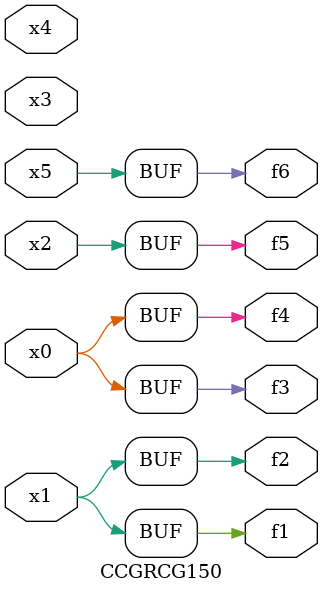
<source format=v>
module CCGRCG150(
	input x0, x1, x2, x3, x4, x5,
	output f1, f2, f3, f4, f5, f6
);
	assign f1 = x1;
	assign f2 = x1;
	assign f3 = x0;
	assign f4 = x0;
	assign f5 = x2;
	assign f6 = x5;
endmodule

</source>
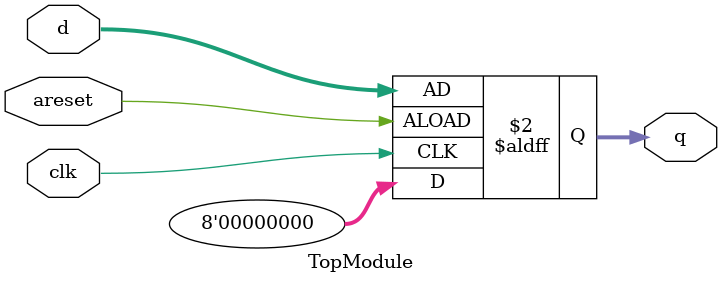
<source format=sv>

module TopModule (
  input wire clk,
  input wire areset,
  input [7:0] d,
  output reg [7:0] q
);

// Instantiate 8 D flip-flops with active high asynchronous reset
always @(posedge clk or negedge areset) begin
  if (areset) begin
    q <= 8'b0; // Reset all DFFs to 0 when areset is high
  end else begin
    q <= d; // Assign the value of 'd' to 'q' on positive edge of clk
  end
end

endmodule

// VERILOG-EVAL: errant inclusion of module definition

</source>
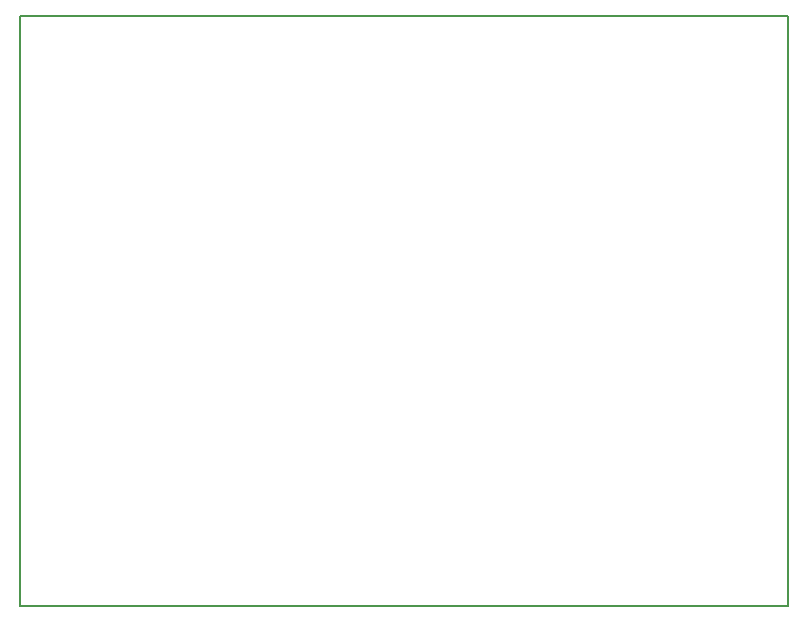
<source format=gbr>
G04 #@! TF.FileFunction,Profile,NP*
%FSLAX46Y46*%
G04 Gerber Fmt 4.6, Leading zero omitted, Abs format (unit mm)*
G04 Created by KiCad (PCBNEW 4.0.7) date 08/30/18 18:17:14*
%MOMM*%
%LPD*%
G01*
G04 APERTURE LIST*
%ADD10C,0.100000*%
%ADD11C,0.150000*%
G04 APERTURE END LIST*
D10*
D11*
X105000000Y-50000000D02*
X105000000Y-100000000D01*
X170000000Y-50000000D02*
X105000000Y-50000000D01*
X170000000Y-100000000D02*
X170000000Y-50000000D01*
X105000000Y-100000000D02*
X170000000Y-100000000D01*
M02*

</source>
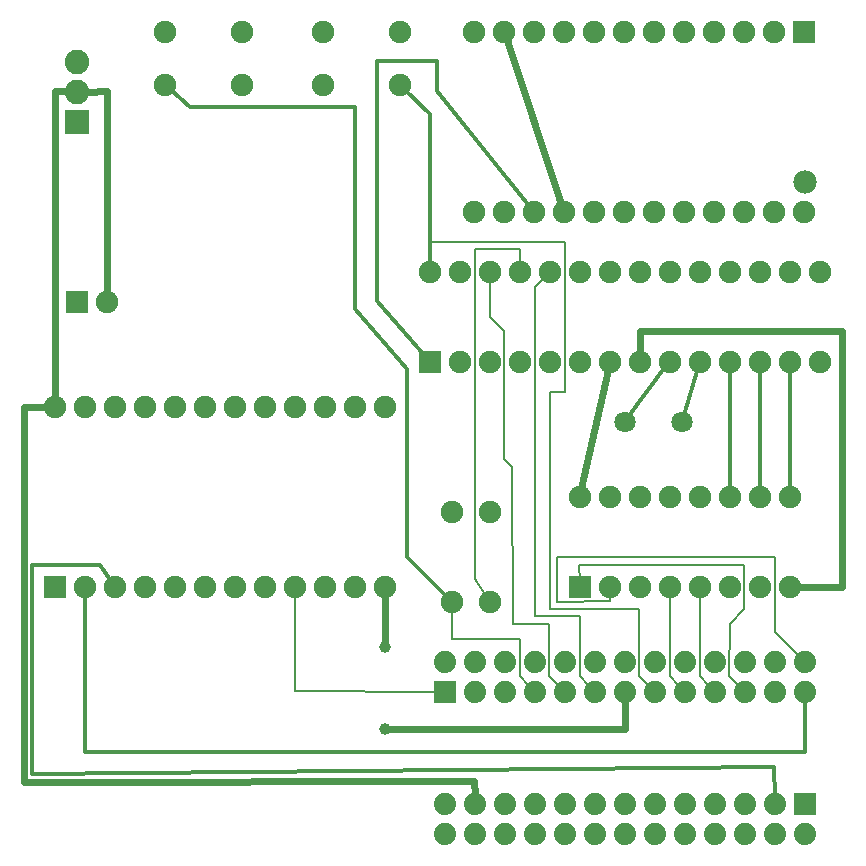
<source format=gbl>
G04 MADE WITH FRITZING*
G04 WWW.FRITZING.ORG*
G04 DOUBLE SIDED*
G04 HOLES PLATED*
G04 CONTOUR ON CENTER OF CONTOUR VECTOR*
%ASAXBY*%
%FSLAX23Y23*%
%MOIN*%
%OFA0B0*%
%SFA1.0B1.0*%
%ADD10C,0.075000*%
%ADD11C,0.039370*%
%ADD12C,0.074000*%
%ADD13C,0.082000*%
%ADD14C,0.070925*%
%ADD15C,0.070866*%
%ADD16C,0.078000*%
%ADD17R,0.075000X0.075000*%
%ADD18R,0.074000X0.074000*%
%ADD19R,0.082000X0.082000*%
%ADD20C,0.024000*%
%ADD21C,0.008000*%
%ADD22C,0.012000*%
%LNCOPPER0*%
G90*
G70*
G54D10*
X223Y1961D03*
X323Y1961D03*
G54D11*
X1248Y536D03*
X1248Y811D03*
G54D12*
X2648Y186D03*
X2548Y186D03*
X2448Y186D03*
X2348Y186D03*
X2248Y186D03*
X2148Y186D03*
X2048Y186D03*
X1948Y186D03*
X1848Y186D03*
X1748Y186D03*
X1648Y186D03*
X1548Y186D03*
X1448Y186D03*
X2648Y286D03*
X2548Y286D03*
X2448Y286D03*
X2348Y286D03*
X2248Y286D03*
X2148Y286D03*
X2048Y286D03*
X1948Y286D03*
X1848Y286D03*
X1748Y286D03*
X1648Y286D03*
X1548Y286D03*
X1448Y286D03*
X1448Y761D03*
X1548Y761D03*
X1648Y761D03*
X1748Y761D03*
X1848Y761D03*
X1948Y761D03*
X2048Y761D03*
X2148Y761D03*
X2248Y761D03*
X2348Y761D03*
X2448Y761D03*
X2548Y761D03*
X2648Y761D03*
X1448Y661D03*
X1548Y661D03*
X1648Y661D03*
X1748Y661D03*
X1848Y661D03*
X1948Y661D03*
X2048Y661D03*
X2148Y661D03*
X2248Y661D03*
X2348Y661D03*
X2448Y661D03*
X2548Y661D03*
X2648Y661D03*
G54D10*
X1398Y1761D03*
X1398Y2061D03*
X1498Y1761D03*
X1498Y2061D03*
X1598Y1761D03*
X1598Y2061D03*
X1698Y1761D03*
X1698Y2061D03*
X1798Y1761D03*
X1798Y2061D03*
X1898Y1761D03*
X1898Y2061D03*
X1998Y1761D03*
X1998Y2061D03*
X2098Y1761D03*
X2098Y2061D03*
X2198Y1761D03*
X2198Y2061D03*
X2298Y1761D03*
X2298Y2061D03*
X2398Y1761D03*
X2398Y2061D03*
X2498Y1761D03*
X2498Y2061D03*
X2598Y1761D03*
X2598Y2061D03*
X2698Y1761D03*
X2698Y2061D03*
X2646Y2859D03*
X2646Y2259D03*
X2546Y2859D03*
X2546Y2259D03*
X2446Y2859D03*
X2446Y2259D03*
X2346Y2859D03*
X2346Y2259D03*
X2246Y2859D03*
X2246Y2259D03*
X2146Y2859D03*
X2146Y2259D03*
X2046Y2859D03*
X2046Y2259D03*
X1946Y2859D03*
X1946Y2259D03*
X1846Y2859D03*
X1846Y2259D03*
X1746Y2859D03*
X1746Y2259D03*
X1646Y2859D03*
X1646Y2259D03*
X1546Y2859D03*
X1546Y2259D03*
X148Y1011D03*
X148Y1611D03*
X248Y1011D03*
X248Y1611D03*
X348Y1011D03*
X348Y1611D03*
X448Y1011D03*
X448Y1611D03*
X548Y1011D03*
X548Y1611D03*
X648Y1011D03*
X648Y1611D03*
X748Y1011D03*
X748Y1611D03*
X848Y1011D03*
X848Y1611D03*
X948Y1011D03*
X948Y1611D03*
X1048Y1011D03*
X1048Y1611D03*
X1148Y1011D03*
X1148Y1611D03*
X1248Y1011D03*
X1248Y1611D03*
G54D13*
X223Y2561D03*
X223Y2661D03*
X223Y2761D03*
G54D14*
X2241Y1561D03*
G54D15*
X2048Y1561D03*
G54D10*
X1898Y1011D03*
X1898Y1311D03*
X1998Y1011D03*
X1998Y1311D03*
X2098Y1011D03*
X2098Y1311D03*
X2198Y1011D03*
X2198Y1311D03*
X2298Y1011D03*
X2298Y1311D03*
X2398Y1011D03*
X2398Y1311D03*
X2498Y1011D03*
X2498Y1311D03*
X2598Y1011D03*
X2598Y1311D03*
X773Y2684D03*
X517Y2684D03*
X773Y2861D03*
X517Y2861D03*
X1298Y2682D03*
X1042Y2682D03*
X1298Y2859D03*
X1042Y2859D03*
X1598Y961D03*
X1598Y1261D03*
X1473Y961D03*
X1473Y1261D03*
G54D16*
X2648Y2361D03*
G54D17*
X223Y1961D03*
G54D18*
X2648Y286D03*
X1448Y661D03*
G54D17*
X1398Y1761D03*
X2646Y2859D03*
X148Y1011D03*
G54D19*
X223Y2561D03*
G54D17*
X1898Y1011D03*
G54D20*
X323Y2662D02*
X323Y1990D01*
D02*
X255Y2661D02*
X323Y2662D01*
D02*
X2098Y1862D02*
X2098Y1790D01*
D02*
X2774Y1862D02*
X2098Y1862D01*
D02*
X2774Y1011D02*
X2774Y1862D01*
D02*
X2627Y1011D02*
X2774Y1011D01*
G54D21*
D02*
X1698Y837D02*
X1698Y712D01*
D02*
X1698Y712D02*
X1730Y679D01*
D02*
X1473Y837D02*
X1698Y837D01*
D02*
X1473Y938D02*
X1473Y837D01*
D02*
X1423Y661D02*
X949Y662D01*
D02*
X949Y662D02*
X948Y988D01*
D02*
X1548Y1037D02*
X1585Y980D01*
D02*
X1548Y2138D02*
X1548Y1037D01*
D02*
X1698Y2138D02*
X1548Y2138D01*
D02*
X1698Y2084D02*
X1698Y2138D01*
G54D20*
D02*
X2048Y536D02*
X1267Y536D01*
D02*
X2048Y630D02*
X2048Y536D01*
D02*
X1248Y830D02*
X1248Y983D01*
D02*
X149Y2662D02*
X148Y1640D01*
D02*
X191Y2662D02*
X149Y2662D01*
G54D22*
D02*
X2061Y1578D02*
X2184Y1743D01*
D02*
X2247Y1582D02*
X2292Y1739D01*
G54D20*
D02*
X1904Y1339D02*
X1992Y1733D01*
G54D21*
D02*
X2630Y779D02*
X2549Y860D01*
D02*
X2430Y679D02*
X2397Y712D01*
D02*
X2230Y680D02*
X2199Y712D01*
D02*
X2330Y679D02*
X2298Y712D01*
G54D22*
D02*
X2399Y1737D02*
X2398Y1334D01*
D02*
X2399Y1738D02*
X2399Y1737D01*
D02*
X2499Y1737D02*
X2498Y1334D01*
D02*
X2498Y1738D02*
X2499Y1737D01*
D02*
X2598Y1737D02*
X2598Y1334D01*
D02*
X2598Y1738D02*
X2598Y1737D01*
D02*
X1151Y2611D02*
X599Y2611D01*
D02*
X1151Y1938D02*
X1151Y2611D01*
D02*
X1324Y1737D02*
X1151Y1938D01*
D02*
X1324Y1110D02*
X1324Y1737D01*
D02*
X599Y2611D02*
X534Y2669D01*
D02*
X1457Y977D02*
X1324Y1110D01*
D02*
X1383Y1779D02*
X1224Y1962D01*
G54D21*
D02*
X1598Y2038D02*
X1599Y1911D01*
D02*
X1782Y2044D02*
X1749Y2010D01*
G54D22*
D02*
X2547Y410D02*
X72Y387D01*
D02*
X2548Y312D02*
X2547Y410D01*
D02*
X299Y1085D02*
X335Y1030D01*
D02*
X72Y1085D02*
X299Y1085D01*
D02*
X72Y387D02*
X72Y1085D01*
D02*
X248Y461D02*
X248Y988D01*
D02*
X2649Y460D02*
X248Y461D01*
D02*
X2649Y562D02*
X2649Y460D01*
D02*
X2648Y636D02*
X2649Y562D01*
D02*
X1398Y2586D02*
X1398Y2084D01*
D02*
X1315Y2666D02*
X1398Y2586D01*
G54D21*
D02*
X1398Y2160D02*
X1849Y2160D01*
D02*
X1798Y937D02*
X2097Y936D01*
D02*
X1849Y1661D02*
X1798Y1661D01*
D02*
X1798Y1661D02*
X1798Y937D01*
D02*
X1849Y2160D02*
X1849Y1661D01*
D02*
X1398Y2084D02*
X1398Y2160D01*
D02*
X2097Y936D02*
X2097Y712D01*
D02*
X2097Y712D02*
X2130Y679D01*
G54D20*
D02*
X47Y1610D02*
X120Y1611D01*
D02*
X47Y361D02*
X47Y1610D01*
D02*
X1547Y362D02*
X47Y361D01*
D02*
X1548Y317D02*
X1547Y362D01*
G54D21*
D02*
X1998Y962D02*
X1998Y988D01*
D02*
X1823Y960D02*
X1998Y962D01*
D02*
X1823Y1110D02*
X1823Y960D01*
D02*
X2550Y1110D02*
X1823Y1110D01*
G54D22*
D02*
X1423Y2662D02*
X1732Y2277D01*
D02*
X1423Y2762D02*
X1423Y2662D01*
D02*
X1224Y2762D02*
X1423Y2762D01*
G54D21*
D02*
X1899Y712D02*
X1930Y680D01*
D02*
X1899Y913D02*
X1899Y712D01*
D02*
X1897Y1085D02*
X1898Y1034D01*
D02*
X2447Y1085D02*
X1897Y1085D01*
D02*
X2399Y886D02*
X2447Y937D01*
D02*
X2447Y937D02*
X2447Y1085D01*
D02*
X2397Y712D02*
X2399Y886D01*
D02*
X2199Y712D02*
X2198Y988D01*
D02*
X2298Y712D02*
X2298Y988D01*
D02*
X1797Y712D02*
X1830Y679D01*
D02*
X1797Y886D02*
X1797Y712D01*
D02*
X1675Y886D02*
X1797Y886D01*
D02*
X1749Y912D02*
X1899Y913D01*
D02*
X1647Y1437D02*
X1673Y1411D01*
D02*
X1647Y1862D02*
X1647Y1437D01*
D02*
X1673Y1411D02*
X1675Y886D01*
D02*
X1599Y1911D02*
X1647Y1862D01*
G54D20*
D02*
X1837Y2287D02*
X1655Y2832D01*
G54D21*
D02*
X1749Y2010D02*
X1749Y912D01*
G54D22*
D02*
X1224Y1962D02*
X1224Y2762D01*
G54D21*
D02*
X2549Y860D02*
X2550Y1110D01*
G04 End of Copper0*
M02*
</source>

● Activity: The answer must be one number: how many lines in the records above contain "output".

● Reply to the exercise: 2